There have been a couple of early 2015 announcements about the exciting new addition to Selah, which for a lack of a better word (and always considered temporary) we have called the Science Building. But as of now it will forever be known as The Margaret Bamberger Research and Education Center.
The new building will be located directly across the driveway of the Center, our conference room/dormitory style building that has been used for educational purposes and retreats since 1987. It will have 2,500 interior square feet with a patio of an additional 500 square feet to allow for future expansion.
In June 2015, we received documented and unanimous board approval from our directors, that officially allows us to take the next steps to embark on a major capital improvement to Selah.
Part museum, part living zoo, part research lab, part classroom. This new facility will be all that and more. The Margaret Bamberger Research and Education Center is the next step in fulfilling Selah’s legacy of research and education, while still being true to our motto: Nature, Pure and Simple. Let us tell you more about it below.
A Model of Conservation
Habitats are never static. Short-term, they can change in a decade of drought, and they can change in a season of wet. Long-term, they can change by sea levels and currents, change tectonically, or any number of other events. Some animals are equipped to move, migrate, or relocate altogether. Plants and the other smaller critters have to either adapt in place or not survive.
Understanding what we have today will help us in the future as the ranch is increasingly sandwiched between major urban centers to our East and South (Austin and San Antonio), and even to our North and our West (Johnson City and Fredericksburg).
Climate change, urban pressure and other factors will all influence future land management practices and conservation priorities. Conservation can also be a term that can apply to what goes in and around a new man-made structure. The Margaret Bamberger Research and Education Center will be a model of conservation and will feature the latest innovations in green design.
Rainwater collection and solar arrays for water and energy conservation will be integral to the design. Features like light tubes will be in rooms so that electrical lighting will be unnecessary. Natural materials harvested from the ranch itself (like limestone and wood) will be used throughout the interior and exterior.
Research: Think of it as a Vault
If you were a researcher and went behind the scenes in a facility like the American Natural History Museum in New York City, you would likely find a western diamondback rattlesnake collected from West Texas in 1915.
Known as voucher specimens, they are the best example of their species and they are museum-quality preserved for research. Exposure to air and light is kept to a minimum; you would be able to compare a diamondback rattler from today to one perfectly preserved from 100 years ago. The Texas A&M Biodiversity Research and Teaching Collections (BRTC) is currently the main repository for the state for these types of collections. Several Selah species collected a few years ago by Dr. David Ribble of Trinity University are held there now.
Think of it as a vault.

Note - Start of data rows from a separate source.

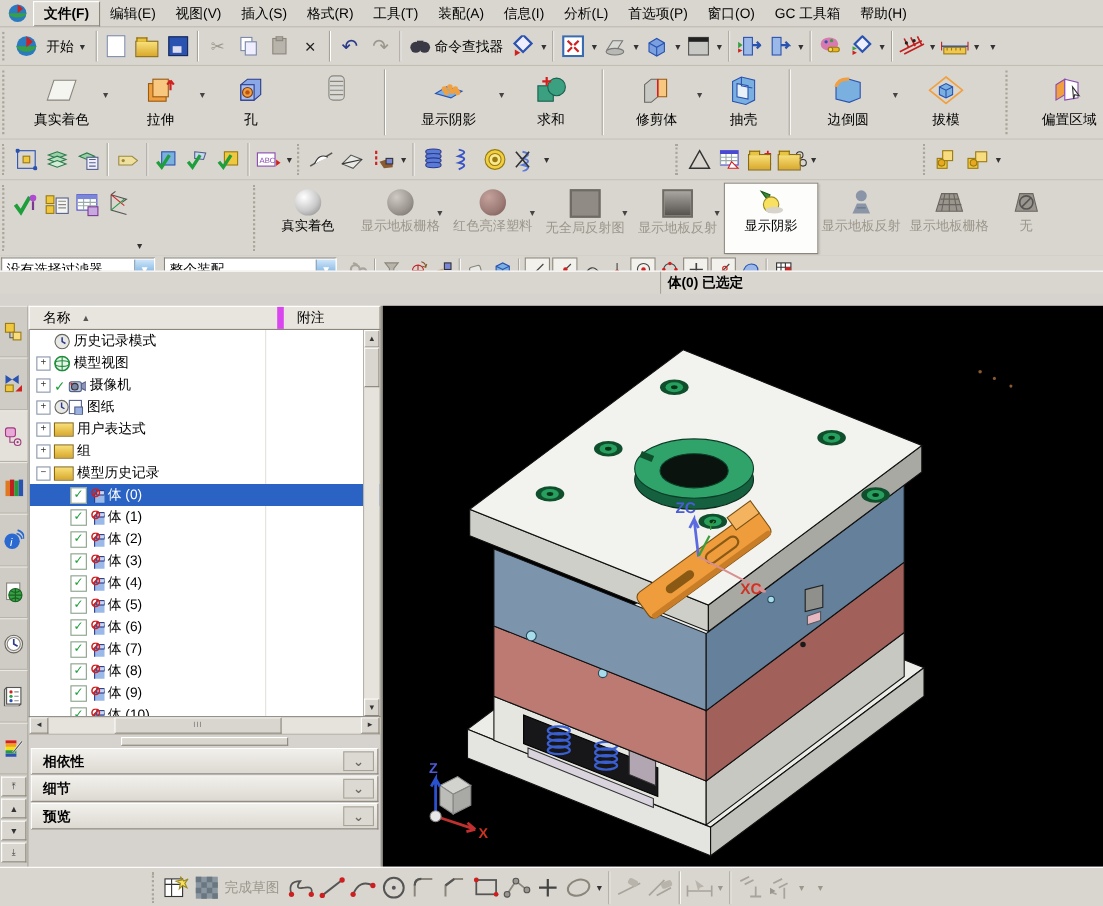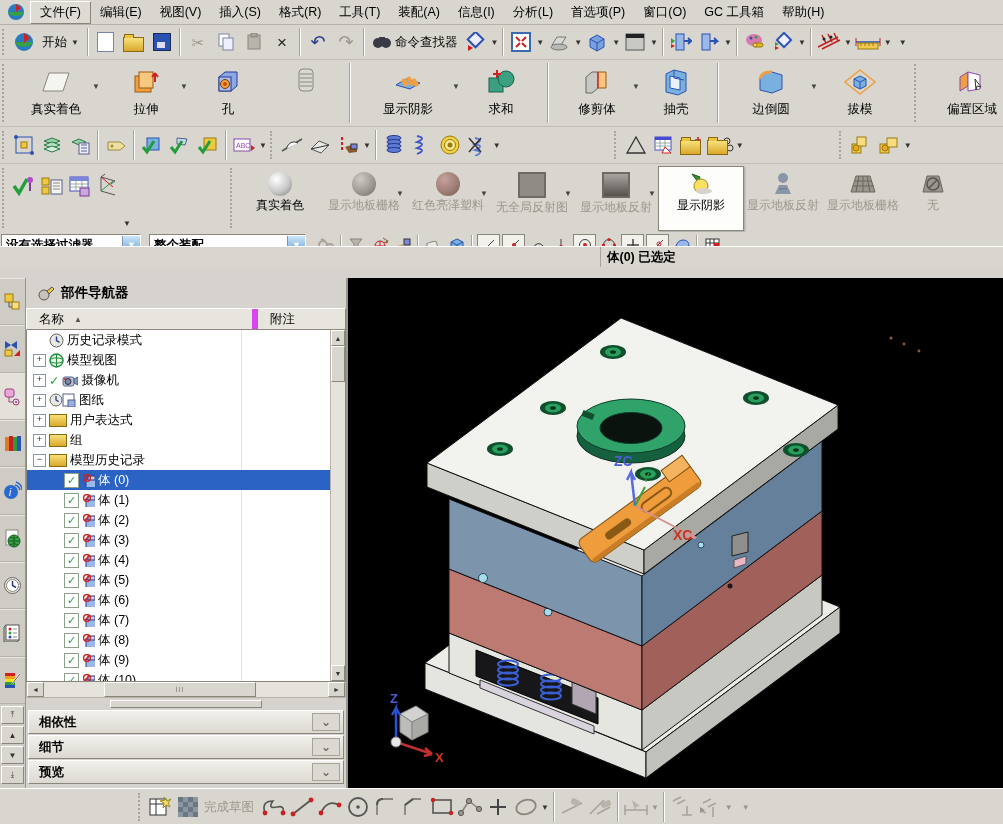"文件(F)" .mitem.first { font-weight: none -> bold }
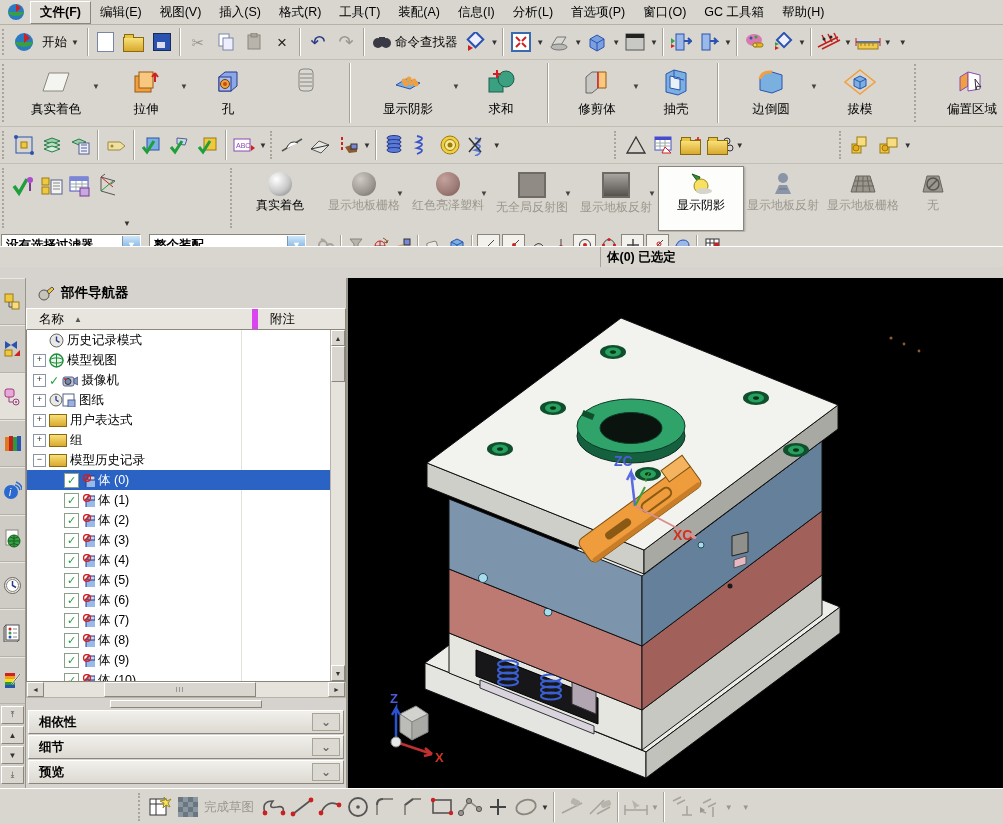"没有选择过滤器" .combo .ctext { font-weight: bold -> none }
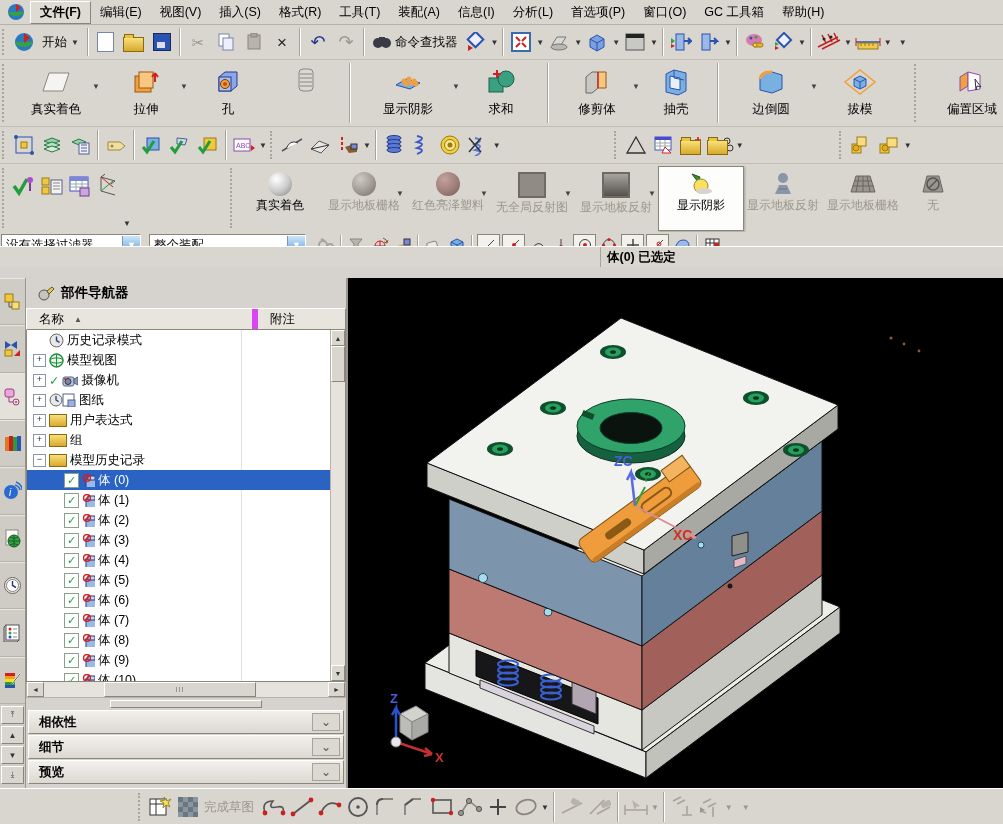"部件导航器" div.navheader { html: <div> <svg> <circle></circle> <path></path> </svg> <span>部件导航器</span> </div> -> none }
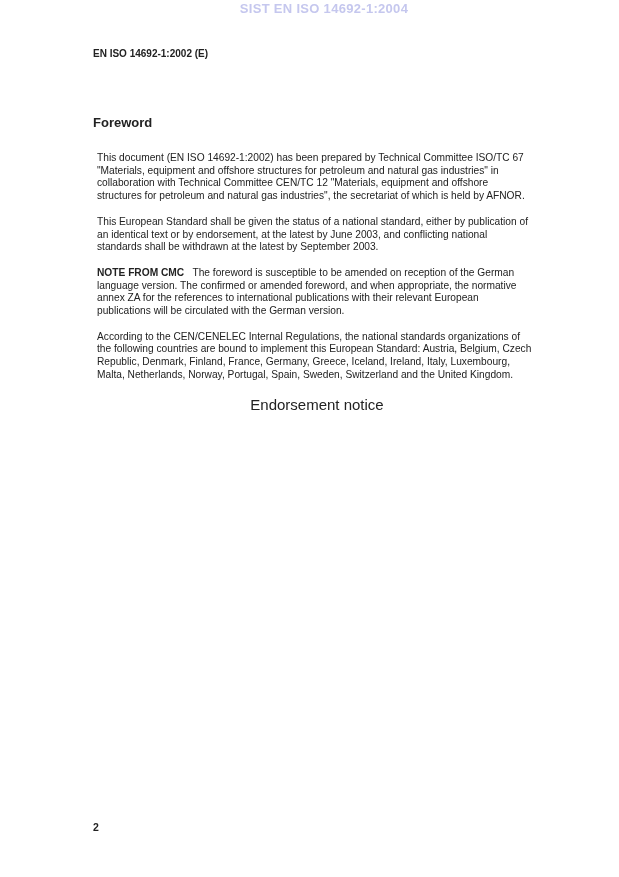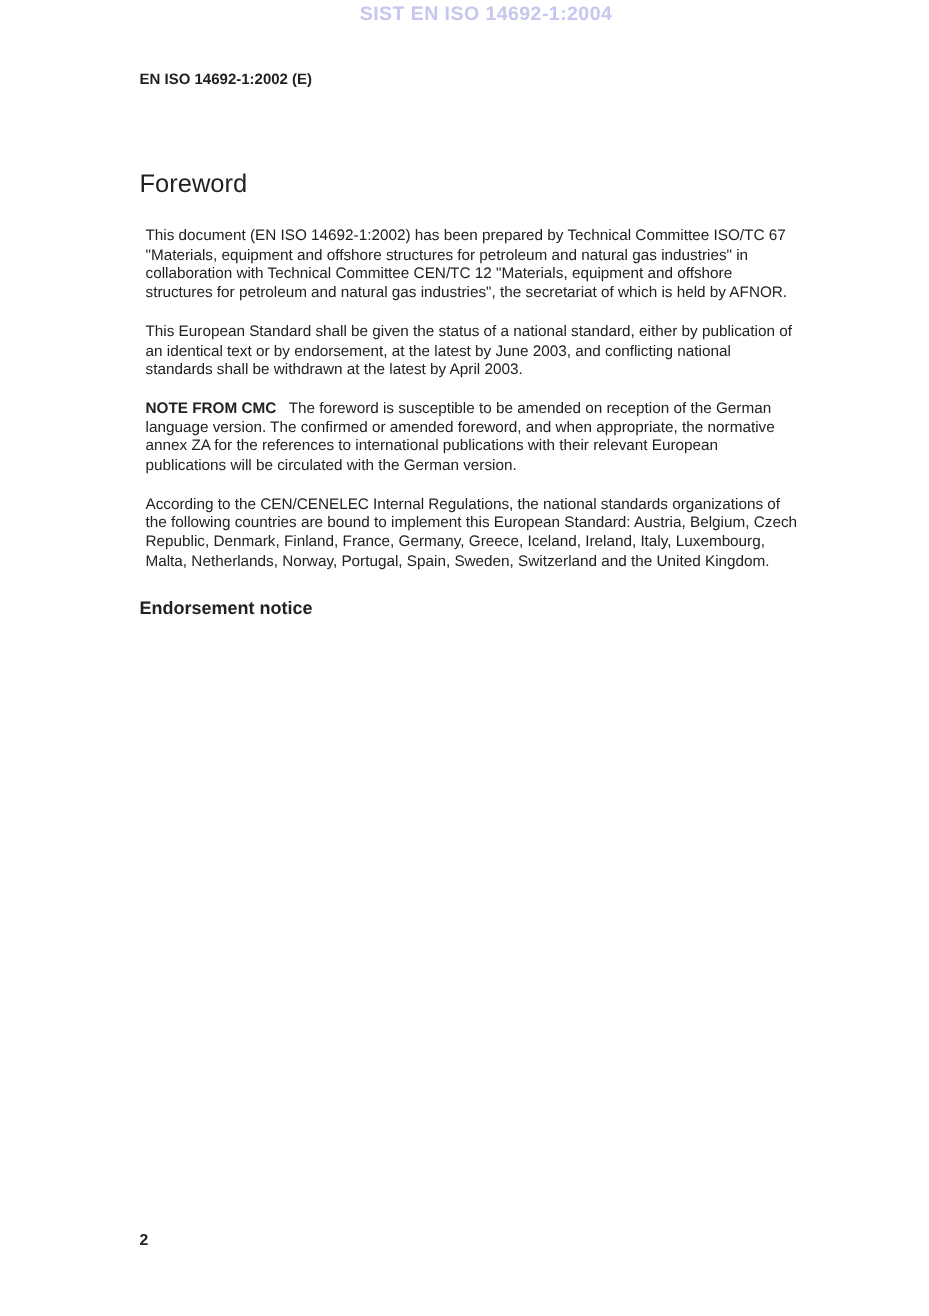"Foreword" .foreword-title { font-size: 17px -> 13px; font-weight: normal -> bold }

For biological research, it’s very important to have these specimens protected and stored in perpetuity. The Margaret Bamberger Research and Education Center will have its own vault for all future biological research conducted on-site.
Some in the science community have told us that 5,500 contiguous acres is large enough to be considered its own functioning eco-system. In other words, that is enough habitat size to have everything from the largest predator in the food chain (mountain lions) all the way down to the smallest microbes in the soil. One major component of this building will be to find, identify, document and store the biodiversity of Selah’s acreage.
Education: The Rich Biological Diversity of Selah
Our younger students will probably never see the museum vault collection of voucher specimens, so we plan on having a teaching collection available for educational purposes.
Many of our educational programs are one-to-two overnight trips, giving us a longer time to incorporate hands-on research opportunities. A student may catch our first tiger swallowtail, have a lesson on how to preserve and then pin the insect to a board that a student next year will be able to pull from a drawer and admire.
Preserved specimens will demonstrate the rich biological diversity of Selah. But there will also be a living, breathing component within its walls: a 20-foot wall that will house a live collection of native snakes and amphibians and two vivariums. Ideas are still formulating, but for now, the vision is that one vivarium will be a grassland habitat with live grasses, viewable soil profiles, and a den for a rattlesnake visible through an aquarium-strength wall.
A second vivarium will likely be more of a riparian habitat with an aquarium at the lower half, and snakes, turtles and others compatible species above. There will also be a beehive display and an ant farm; when you walk through the entrance, you will be surrounded by a variety of displays of life found at Selah.
Additionally, there will be lab tables, microscopes and computer equipment for state of the art presentations. It will be our official and designated classroom for all future programs at Selah.